* [REQUIRED WORK]
Convert the entries, from the line with "phylum: Ascomycota" to the line with "genus: Cyperus", into a Markdown table with the columns Row and Line, numbering each row and omitting blank lines.

____ MATERIAL

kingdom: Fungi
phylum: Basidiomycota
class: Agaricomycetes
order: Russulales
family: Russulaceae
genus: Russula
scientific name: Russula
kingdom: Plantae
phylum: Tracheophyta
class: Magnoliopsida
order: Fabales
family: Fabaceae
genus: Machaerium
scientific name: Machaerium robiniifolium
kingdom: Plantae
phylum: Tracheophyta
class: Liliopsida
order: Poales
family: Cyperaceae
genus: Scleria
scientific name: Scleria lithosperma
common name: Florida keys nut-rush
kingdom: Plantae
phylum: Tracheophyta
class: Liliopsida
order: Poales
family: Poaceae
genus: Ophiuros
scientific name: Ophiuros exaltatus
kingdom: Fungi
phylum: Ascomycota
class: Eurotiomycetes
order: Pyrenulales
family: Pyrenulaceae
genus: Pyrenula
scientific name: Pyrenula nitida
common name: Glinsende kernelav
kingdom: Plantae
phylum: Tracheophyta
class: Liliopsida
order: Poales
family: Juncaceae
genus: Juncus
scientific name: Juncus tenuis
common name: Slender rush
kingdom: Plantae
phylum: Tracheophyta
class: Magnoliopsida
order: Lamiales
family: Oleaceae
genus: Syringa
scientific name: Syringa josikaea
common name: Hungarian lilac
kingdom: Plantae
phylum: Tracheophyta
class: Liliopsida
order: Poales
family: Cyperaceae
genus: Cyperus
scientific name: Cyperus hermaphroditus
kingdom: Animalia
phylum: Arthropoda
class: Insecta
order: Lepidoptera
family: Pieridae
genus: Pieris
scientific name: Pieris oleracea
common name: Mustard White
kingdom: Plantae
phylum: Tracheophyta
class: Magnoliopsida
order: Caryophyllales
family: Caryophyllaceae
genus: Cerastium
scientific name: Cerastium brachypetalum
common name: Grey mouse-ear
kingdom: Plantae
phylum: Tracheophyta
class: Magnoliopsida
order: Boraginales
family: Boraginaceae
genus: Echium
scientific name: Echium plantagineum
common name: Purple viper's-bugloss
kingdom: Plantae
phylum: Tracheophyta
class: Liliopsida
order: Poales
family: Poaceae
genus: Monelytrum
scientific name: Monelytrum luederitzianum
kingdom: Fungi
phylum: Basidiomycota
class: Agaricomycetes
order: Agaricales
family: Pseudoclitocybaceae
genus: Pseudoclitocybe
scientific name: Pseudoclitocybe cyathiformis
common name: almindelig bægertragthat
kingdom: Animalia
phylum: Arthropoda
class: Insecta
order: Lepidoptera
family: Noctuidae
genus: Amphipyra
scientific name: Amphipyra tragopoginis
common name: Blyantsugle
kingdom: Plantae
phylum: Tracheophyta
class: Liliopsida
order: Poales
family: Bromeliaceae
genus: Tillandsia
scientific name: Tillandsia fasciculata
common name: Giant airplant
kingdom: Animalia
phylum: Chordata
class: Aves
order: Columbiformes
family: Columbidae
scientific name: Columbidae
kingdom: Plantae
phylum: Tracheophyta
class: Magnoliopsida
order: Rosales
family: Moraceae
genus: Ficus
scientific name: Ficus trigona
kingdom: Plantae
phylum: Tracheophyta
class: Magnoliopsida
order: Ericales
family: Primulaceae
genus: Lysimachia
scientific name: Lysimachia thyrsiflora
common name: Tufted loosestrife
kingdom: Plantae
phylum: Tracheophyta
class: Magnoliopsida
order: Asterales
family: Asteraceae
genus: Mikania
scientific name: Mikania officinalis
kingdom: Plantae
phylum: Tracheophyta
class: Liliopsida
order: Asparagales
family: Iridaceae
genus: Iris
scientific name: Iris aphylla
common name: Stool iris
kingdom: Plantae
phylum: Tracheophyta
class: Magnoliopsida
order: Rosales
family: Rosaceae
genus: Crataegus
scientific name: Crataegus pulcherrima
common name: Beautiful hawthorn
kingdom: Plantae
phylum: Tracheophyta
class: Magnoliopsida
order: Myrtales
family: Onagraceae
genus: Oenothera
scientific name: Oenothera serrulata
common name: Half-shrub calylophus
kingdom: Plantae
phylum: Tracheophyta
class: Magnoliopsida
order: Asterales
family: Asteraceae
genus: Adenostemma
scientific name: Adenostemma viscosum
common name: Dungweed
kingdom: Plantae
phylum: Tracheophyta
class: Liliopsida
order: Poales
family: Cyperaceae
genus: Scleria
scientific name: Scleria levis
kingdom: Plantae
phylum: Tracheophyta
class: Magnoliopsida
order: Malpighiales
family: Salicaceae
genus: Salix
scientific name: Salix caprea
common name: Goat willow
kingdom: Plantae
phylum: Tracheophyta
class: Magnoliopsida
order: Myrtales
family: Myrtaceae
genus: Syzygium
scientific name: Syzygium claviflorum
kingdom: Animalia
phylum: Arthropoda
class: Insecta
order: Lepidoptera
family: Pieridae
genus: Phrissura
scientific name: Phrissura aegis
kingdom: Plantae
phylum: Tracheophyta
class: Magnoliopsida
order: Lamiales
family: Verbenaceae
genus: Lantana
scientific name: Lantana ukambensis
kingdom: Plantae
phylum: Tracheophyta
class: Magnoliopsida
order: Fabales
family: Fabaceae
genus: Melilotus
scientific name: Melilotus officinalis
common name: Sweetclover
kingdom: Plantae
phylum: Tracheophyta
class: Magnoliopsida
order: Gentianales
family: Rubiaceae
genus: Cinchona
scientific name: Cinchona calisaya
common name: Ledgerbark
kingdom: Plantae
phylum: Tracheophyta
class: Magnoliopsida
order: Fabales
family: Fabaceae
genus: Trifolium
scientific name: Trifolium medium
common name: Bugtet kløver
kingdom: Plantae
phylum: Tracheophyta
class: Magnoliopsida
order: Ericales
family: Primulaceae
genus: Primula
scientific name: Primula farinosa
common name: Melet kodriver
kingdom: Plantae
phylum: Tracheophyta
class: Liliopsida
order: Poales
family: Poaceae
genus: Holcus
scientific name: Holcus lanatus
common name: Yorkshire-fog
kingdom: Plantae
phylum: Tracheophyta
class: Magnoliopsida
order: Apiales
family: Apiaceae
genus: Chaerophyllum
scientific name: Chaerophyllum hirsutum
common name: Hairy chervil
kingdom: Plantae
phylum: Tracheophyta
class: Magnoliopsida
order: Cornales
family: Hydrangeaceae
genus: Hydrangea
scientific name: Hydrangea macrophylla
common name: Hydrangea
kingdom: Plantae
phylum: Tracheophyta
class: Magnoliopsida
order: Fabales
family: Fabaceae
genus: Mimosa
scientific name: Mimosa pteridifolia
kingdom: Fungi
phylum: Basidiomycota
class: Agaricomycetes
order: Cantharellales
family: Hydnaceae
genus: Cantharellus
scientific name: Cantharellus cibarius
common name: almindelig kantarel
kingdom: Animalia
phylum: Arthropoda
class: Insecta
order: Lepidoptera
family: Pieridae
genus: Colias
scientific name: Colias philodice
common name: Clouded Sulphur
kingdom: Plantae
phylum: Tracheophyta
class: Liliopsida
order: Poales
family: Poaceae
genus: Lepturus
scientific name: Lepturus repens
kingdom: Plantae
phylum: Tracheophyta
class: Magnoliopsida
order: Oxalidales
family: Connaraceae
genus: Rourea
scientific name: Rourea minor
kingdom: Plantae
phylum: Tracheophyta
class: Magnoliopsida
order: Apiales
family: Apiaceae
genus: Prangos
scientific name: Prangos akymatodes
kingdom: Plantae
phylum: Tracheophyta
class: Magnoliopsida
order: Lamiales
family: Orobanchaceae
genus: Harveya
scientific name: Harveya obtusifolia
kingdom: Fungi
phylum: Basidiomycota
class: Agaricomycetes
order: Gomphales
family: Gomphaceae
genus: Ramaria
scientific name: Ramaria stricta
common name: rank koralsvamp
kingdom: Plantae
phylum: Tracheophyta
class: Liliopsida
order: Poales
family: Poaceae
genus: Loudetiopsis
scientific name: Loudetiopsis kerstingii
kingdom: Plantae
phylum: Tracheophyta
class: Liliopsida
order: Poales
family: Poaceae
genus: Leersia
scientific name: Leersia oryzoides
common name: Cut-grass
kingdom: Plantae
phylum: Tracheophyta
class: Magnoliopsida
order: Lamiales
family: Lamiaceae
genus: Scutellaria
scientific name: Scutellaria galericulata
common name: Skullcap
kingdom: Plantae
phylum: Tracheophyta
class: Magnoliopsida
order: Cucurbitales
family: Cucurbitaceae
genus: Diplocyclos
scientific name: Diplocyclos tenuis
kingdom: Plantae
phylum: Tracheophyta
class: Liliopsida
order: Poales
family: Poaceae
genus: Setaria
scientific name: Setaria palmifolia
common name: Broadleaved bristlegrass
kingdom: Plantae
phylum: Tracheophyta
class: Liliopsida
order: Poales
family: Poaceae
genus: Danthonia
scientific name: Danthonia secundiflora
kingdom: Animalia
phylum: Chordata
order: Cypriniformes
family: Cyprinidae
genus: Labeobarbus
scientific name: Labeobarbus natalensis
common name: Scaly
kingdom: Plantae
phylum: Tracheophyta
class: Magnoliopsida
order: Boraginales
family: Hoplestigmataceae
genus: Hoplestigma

________

* [COMPLETE RESPONSE]
| Row | Line |
|---|---|
| 1 | phylum: Ascomycota |
| 2 | class: Eurotiomycetes |
| 3 | order: Pyrenulales |
| 4 | family: Pyrenulaceae |
| 5 | genus: Pyrenula |
| 6 | scientific name: Pyrenula nitida |
| 7 | common name: Glinsende kernelav |
| 8 | kingdom: Plantae |
| 9 | phylum: Tracheophyta |
| 10 | class: Liliopsida |
| 11 | order: Poales |
| 12 | family: Juncaceae |
| 13 | genus: Juncus |
| 14 | scientific name: Juncus tenuis |
| 15 | common name: Slender rush |
| 16 | kingdom: Plantae |
| 17 | phylum: Tracheophyta |
| 18 | class: Magnoliopsida |
| 19 | order: Lamiales |
| 20 | family: Oleaceae |
| 21 | genus: Syringa |
| 22 | scientific name: Syringa josikaea |
| 23 | common name: Hungarian lilac |
| 24 | kingdom: Plantae |
| 25 | phylum: Tracheophyta |
| 26 | class: Liliopsida |
| 27 | order: Poales |
| 28 | family: Cyperaceae |
| 29 | genus: Cyperus |